Rows from a data source
Content starts

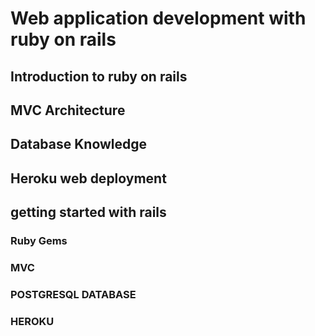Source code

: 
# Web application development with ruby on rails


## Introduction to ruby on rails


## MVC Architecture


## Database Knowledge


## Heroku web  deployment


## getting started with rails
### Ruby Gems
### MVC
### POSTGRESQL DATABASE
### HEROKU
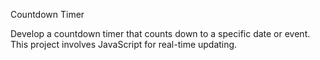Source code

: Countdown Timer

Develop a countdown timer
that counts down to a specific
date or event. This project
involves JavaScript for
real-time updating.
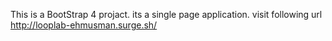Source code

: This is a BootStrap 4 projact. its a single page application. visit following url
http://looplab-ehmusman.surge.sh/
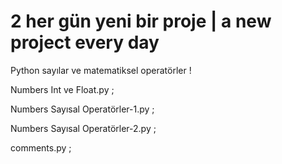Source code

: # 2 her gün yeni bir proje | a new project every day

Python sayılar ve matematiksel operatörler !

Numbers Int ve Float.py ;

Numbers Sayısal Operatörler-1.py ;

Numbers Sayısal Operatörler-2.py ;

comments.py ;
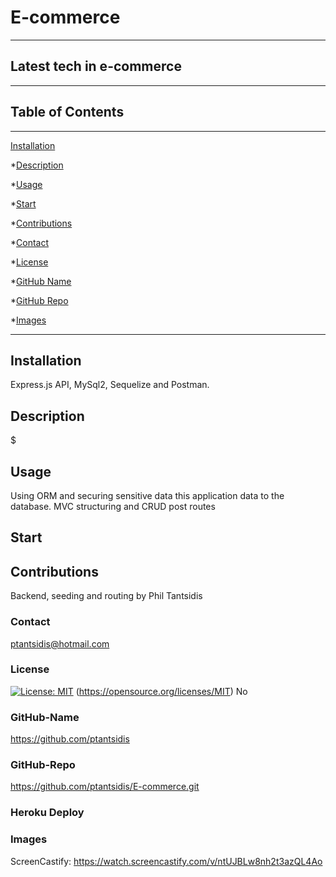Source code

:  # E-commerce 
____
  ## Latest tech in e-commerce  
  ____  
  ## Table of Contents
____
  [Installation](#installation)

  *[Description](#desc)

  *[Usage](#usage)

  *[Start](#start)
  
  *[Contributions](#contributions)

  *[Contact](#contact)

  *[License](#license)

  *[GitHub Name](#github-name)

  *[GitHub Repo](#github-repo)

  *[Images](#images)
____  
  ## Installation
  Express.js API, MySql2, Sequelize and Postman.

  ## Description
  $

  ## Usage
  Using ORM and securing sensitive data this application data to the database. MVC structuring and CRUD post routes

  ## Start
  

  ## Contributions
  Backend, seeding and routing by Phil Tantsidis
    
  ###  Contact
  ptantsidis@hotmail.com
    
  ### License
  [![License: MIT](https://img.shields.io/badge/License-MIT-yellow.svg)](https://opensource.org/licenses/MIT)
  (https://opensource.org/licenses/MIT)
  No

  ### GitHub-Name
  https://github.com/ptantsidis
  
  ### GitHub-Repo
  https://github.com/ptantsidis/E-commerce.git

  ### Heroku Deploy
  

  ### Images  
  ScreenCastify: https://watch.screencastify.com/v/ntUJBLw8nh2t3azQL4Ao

Content ends
Content starts

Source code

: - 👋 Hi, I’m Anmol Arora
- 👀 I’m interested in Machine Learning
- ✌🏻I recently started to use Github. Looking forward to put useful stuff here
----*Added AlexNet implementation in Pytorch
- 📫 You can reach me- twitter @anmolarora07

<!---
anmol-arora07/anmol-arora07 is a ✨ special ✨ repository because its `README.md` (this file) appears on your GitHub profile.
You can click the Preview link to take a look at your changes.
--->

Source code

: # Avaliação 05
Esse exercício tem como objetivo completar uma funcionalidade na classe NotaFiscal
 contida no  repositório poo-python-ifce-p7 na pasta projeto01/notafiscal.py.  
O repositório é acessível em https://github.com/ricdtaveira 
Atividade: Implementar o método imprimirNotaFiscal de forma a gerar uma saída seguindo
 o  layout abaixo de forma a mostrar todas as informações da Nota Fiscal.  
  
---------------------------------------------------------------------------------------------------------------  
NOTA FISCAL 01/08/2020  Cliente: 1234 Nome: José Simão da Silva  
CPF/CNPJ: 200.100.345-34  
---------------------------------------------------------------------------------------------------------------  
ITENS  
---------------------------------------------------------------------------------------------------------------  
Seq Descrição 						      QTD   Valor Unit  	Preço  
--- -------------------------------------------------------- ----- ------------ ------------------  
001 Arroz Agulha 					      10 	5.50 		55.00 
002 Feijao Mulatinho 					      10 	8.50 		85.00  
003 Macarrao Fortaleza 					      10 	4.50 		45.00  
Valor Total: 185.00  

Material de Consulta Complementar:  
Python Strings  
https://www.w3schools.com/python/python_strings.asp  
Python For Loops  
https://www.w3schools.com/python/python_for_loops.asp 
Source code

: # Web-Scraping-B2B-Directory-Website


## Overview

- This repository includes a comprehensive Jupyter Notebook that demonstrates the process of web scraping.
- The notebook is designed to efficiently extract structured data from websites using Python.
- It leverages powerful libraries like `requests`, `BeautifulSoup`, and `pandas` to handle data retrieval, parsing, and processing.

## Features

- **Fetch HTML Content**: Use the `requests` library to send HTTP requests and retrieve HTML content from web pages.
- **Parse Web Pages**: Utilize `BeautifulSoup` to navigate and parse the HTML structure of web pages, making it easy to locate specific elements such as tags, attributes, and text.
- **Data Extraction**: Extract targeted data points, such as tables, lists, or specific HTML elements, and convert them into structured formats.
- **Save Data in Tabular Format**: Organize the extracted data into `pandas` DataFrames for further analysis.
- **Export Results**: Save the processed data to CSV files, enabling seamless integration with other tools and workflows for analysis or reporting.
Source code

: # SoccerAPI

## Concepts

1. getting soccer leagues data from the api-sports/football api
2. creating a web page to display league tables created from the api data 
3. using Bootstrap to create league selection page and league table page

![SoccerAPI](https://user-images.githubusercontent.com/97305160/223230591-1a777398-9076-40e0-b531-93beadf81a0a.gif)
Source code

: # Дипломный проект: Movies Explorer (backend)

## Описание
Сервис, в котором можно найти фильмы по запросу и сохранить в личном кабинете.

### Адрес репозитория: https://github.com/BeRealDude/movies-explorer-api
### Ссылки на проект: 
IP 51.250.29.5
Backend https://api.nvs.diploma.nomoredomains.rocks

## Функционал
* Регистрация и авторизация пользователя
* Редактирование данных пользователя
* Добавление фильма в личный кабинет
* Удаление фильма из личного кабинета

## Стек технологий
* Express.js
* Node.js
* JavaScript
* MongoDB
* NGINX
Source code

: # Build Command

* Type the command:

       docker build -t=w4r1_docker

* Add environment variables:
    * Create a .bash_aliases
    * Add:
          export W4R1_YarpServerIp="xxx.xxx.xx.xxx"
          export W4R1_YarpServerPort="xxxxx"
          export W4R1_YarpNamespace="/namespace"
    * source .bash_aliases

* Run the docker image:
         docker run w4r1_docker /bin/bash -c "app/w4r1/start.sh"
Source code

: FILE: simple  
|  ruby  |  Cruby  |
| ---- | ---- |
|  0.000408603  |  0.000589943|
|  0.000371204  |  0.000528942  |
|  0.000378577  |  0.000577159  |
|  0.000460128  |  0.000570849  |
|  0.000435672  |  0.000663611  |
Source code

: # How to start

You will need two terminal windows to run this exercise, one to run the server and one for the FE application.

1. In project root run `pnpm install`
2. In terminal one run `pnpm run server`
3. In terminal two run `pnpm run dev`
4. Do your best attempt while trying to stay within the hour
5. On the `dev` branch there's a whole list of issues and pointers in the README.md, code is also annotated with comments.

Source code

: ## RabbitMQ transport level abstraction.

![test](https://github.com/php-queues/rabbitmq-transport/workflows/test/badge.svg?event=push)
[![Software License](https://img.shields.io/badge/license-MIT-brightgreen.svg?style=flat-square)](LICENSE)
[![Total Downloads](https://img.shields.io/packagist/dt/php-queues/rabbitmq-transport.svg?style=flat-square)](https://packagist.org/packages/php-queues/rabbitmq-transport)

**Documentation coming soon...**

Content ends

From the rows above, extract every line that contains the string "rails". Letter case must match.

- _Task solution_:
# Web application development with ruby on rails
## Introduction to ruby on rails
## getting started with rails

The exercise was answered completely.